Daling van stikstofbemesting |
30-10-2024 |
In het derogatiemeetnet van het Landelijk Meetnet effecten Mestbeleid (LMM) volgen Wageningen Economic Research en het RIVM jaarlijks de waterkwaliteit en landbouwpraktijk van ‘voor derogatie aangemelde’ bedrijven. Het derogatiemeetnet is een uitvloeisel van de derogatie op de Nitraatrichtlijn die Nederland sinds 2006 heeft. Met deze derogatie mogen bedrijven met minimaal 80% gras in het bouwplan onder voorwaarden meer stikstof uit graasdiermest gebruiken dan de 170 kg stikstof per hectare die de Europese Nitraatrichtlijn als maximum voorschrijft. Vanaf 2023 wordt derogatie stap voor stap afgebouwd en verdwijnt per 2026.
Op 3 juli 2024 is het rapport ‘Landbouwpraktijk en waterkwaliteit op landbouwbedrijven aangemeld voor derogatie in 2022’ door minister Wiersma van Landbouw, Visserij, Voedselzekerheid en Natuur aan de Tweede Kamer aangeboden waarmee de resultaten openbaar zijn. Uit de resultaten blijkt dat de gemiddelde stikstofbemesting uit dierlijke mest op bedrijven in het derogatiemeetnet in de periode 2006 tot en met 2022 een dalende trend laat zien. In 2022 lag de stikstofbemesting uit dierlijke mest op 228 kg/ha. Het stikstofbodemoverschot op bedrijven in het derogatiemeetnet laat ook een dalende trend zien, maar steeg in 2022 wel ten opzichte van 2021 naar gemiddeld 171 kg/ha. Ook het fosfaatbodemoverschot laat een dalende trend zien over de gehele periode 2006 tot en met 2022, maar steeg in 2022 ten opzichte van 2021 en bedroeg gemiddeld 16 kg/ha.
Op Agrimatie zijn deze nieuwe resultaten van de landbouwpraktijk van bedrijven in het derogatiemeetnet verwerkt in de volgende 7 artikelen:
1. Melkproductie (per bedrijf, per hectare voedergewas en per koe)
2. Stikstofbemesting
3. Fosfaatbemesting
4. Gewasopbrengsten (voor zowel grasland als snijmais)
5. Stikstofbedrijfsoverschot
6. Stikstofbodemoverschot
7. Fosfaatbodemoverschot
Samenstelling en regio’s
Het derogatiemeetnet bestaat uit 300 bedrijven, waarvan ongeveer 87% melkveebedrijven en ongeveer 13% ‘overige graslandbedrijven’. De resultaten worden gepresenteerd voor de groep bedrijven als geheel, maar ook per grondsoortregio.

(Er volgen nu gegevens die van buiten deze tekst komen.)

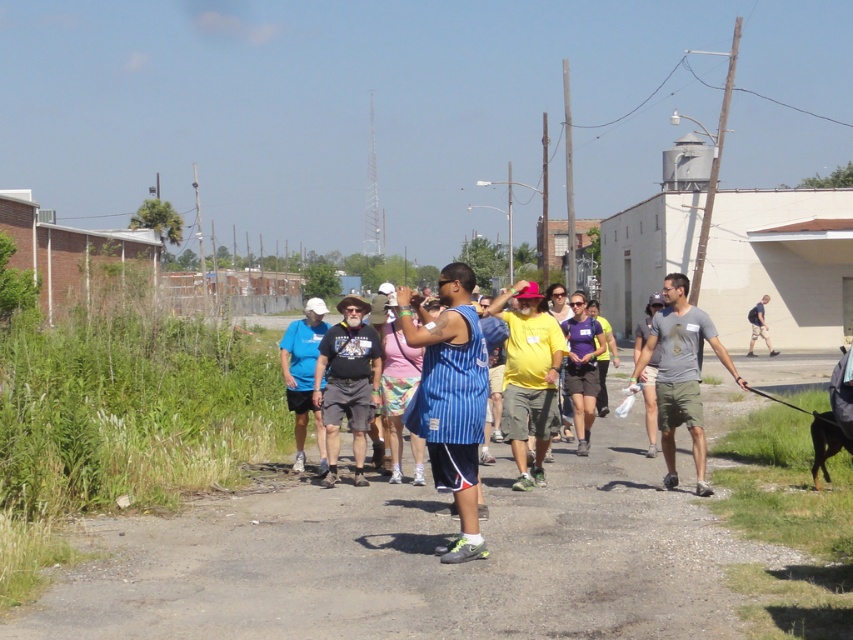
Is the position of dark blue striped tank top at center more distant than that of black fur dog at lower right?

Yes, dark blue striped tank top at center is behind black fur dog at lower right.

Is point (331, 356) more distant than point (839, 429)?

Yes, point (331, 356) is behind point (839, 429).

Which is in front, point (355, 353) or point (815, 460)?

Positioned in front is point (815, 460).

Where is `dark blue striped tank top at center`? This screenshot has width=853, height=640. dark blue striped tank top at center is located at coordinates (347, 381).

Looking at this image, can you confirm if purple fabric shirt at center is bigger than gray fabric backpack at center-right?

No.

Can you confirm if purple fabric shirt at center is smaller than gray fabric backpack at center-right?

Correct, purple fabric shirt at center occupies less space than gray fabric backpack at center-right.

Image resolution: width=853 pixels, height=640 pixels. What do you see at coordinates (581, 365) in the screenshot? I see `purple fabric shirt at center` at bounding box center [581, 365].

Where is `purple fabric shirt at center`? The width and height of the screenshot is (853, 640). purple fabric shirt at center is located at coordinates (581, 365).

Does matte blue shirt at center lie behind gray fabric backpack at center-right?

No.

Does point (297, 412) come farther from viewer compared to point (759, 323)?

No, it is in front of (759, 323).

Locate an element on the screen. The height and width of the screenshot is (640, 853). matte blue shirt at center is located at coordinates pos(303,376).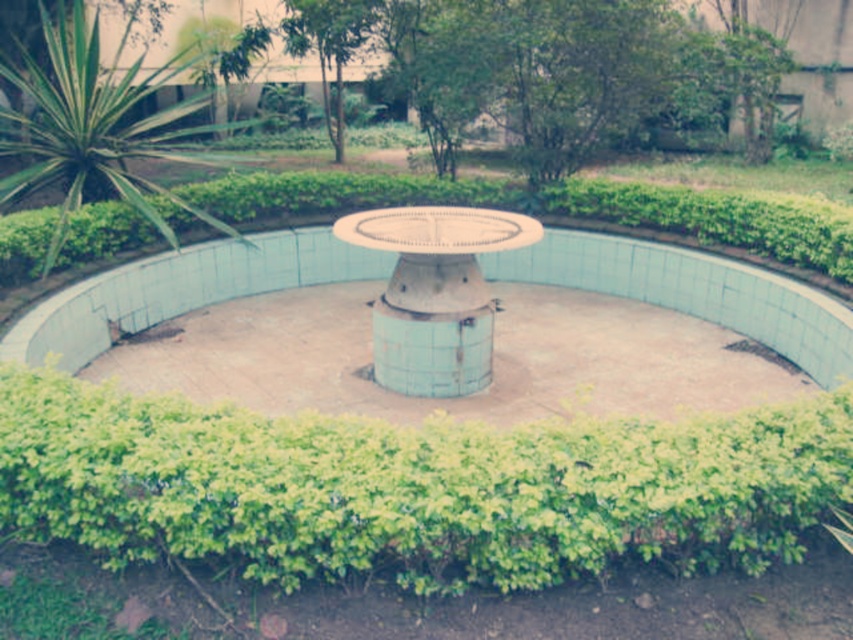
You are standing in the garden and want to take a photo of the blue concrete pool at center and the green leafy bush at left. Which object should you focus on first if you want both to be in sharp focus?

The blue concrete pool at center is closer to the viewer than the green leafy bush at left. To have both in sharp focus, focus on the green leafy bush at left since it is farther away, as depth of field extends behind the point of focus.

You are standing in the garden and want to take a photo of the circular structure. You notice two points marked in the scene at coordinates point (526, 582) and point (267, 323). Which point is better positioned to capture the entire structure in your camera frame?

Point (526, 582) is closer to the camera than point (267, 323), so it would be better positioned to capture the entire structure in your camera frame since it is nearer to the camera.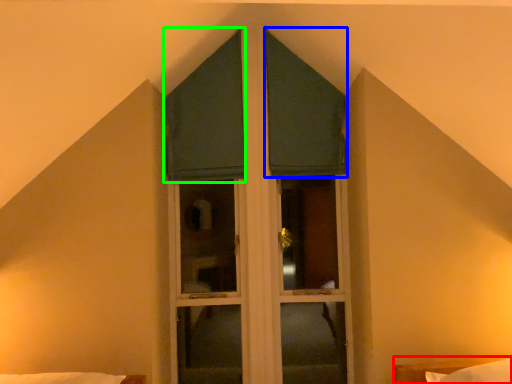
Question: Which object is positioned farthest from bed (highlighted by a red box)? Select from curtain (highlighted by a blue box) and curtain (highlighted by a green box).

Er worden 5 regio’s onderscheiden: Zand 230, Zand 250, Klei, Veen en Löss. In de wetgeving over het jaar 2022 is geregeld dat op zand- en lössgrond in de provincies Overijssel, Gelderland, Utrecht, Noord-Brabant en Limburg maximaal 230 kg stikstof uit graasdiermest per hectare mag worden gebruikt. Op andere grondsoorten en op grond gelegen buiten deze 5 provincies mocht in 2022 maximaal 250 kg stikstof per hectare gebruikt worden. In het LMM bevat de Zandregio 230 bedrijven gelegen in de Zandregio in de eerdergenoemde vijf provincies. De Zandregio 250 betreft de bedrijven in het overige deel van de Zandregio, waar ook op zand tot maximaal 250 kg stikstof per hectare uit graasdiermest gebruikt mocht worden in 2022.
De totstandkoming
Resultaten uit het derogatiemeetnet over de landbouwpraktijk zijn beschikbaar voor de periode 2006 tot en met 2022. De data over 2022 zijn in het jaar 2023 verkregen door alle bedrijfseconomische en (milieu)technische gegevens over het jaar 2022 te verzamelen. Dit was per december 2023 gereed. Vervolgens zijn per bedrijf alle data verwerkt, gecontroleerd en goedgekeurd voor onderzoek. Op basis van de goedgekeurde data zijn in de eerste helft van 2024 de indicatoren berekend, analyses uitgevoerd en de resultaten beschreven.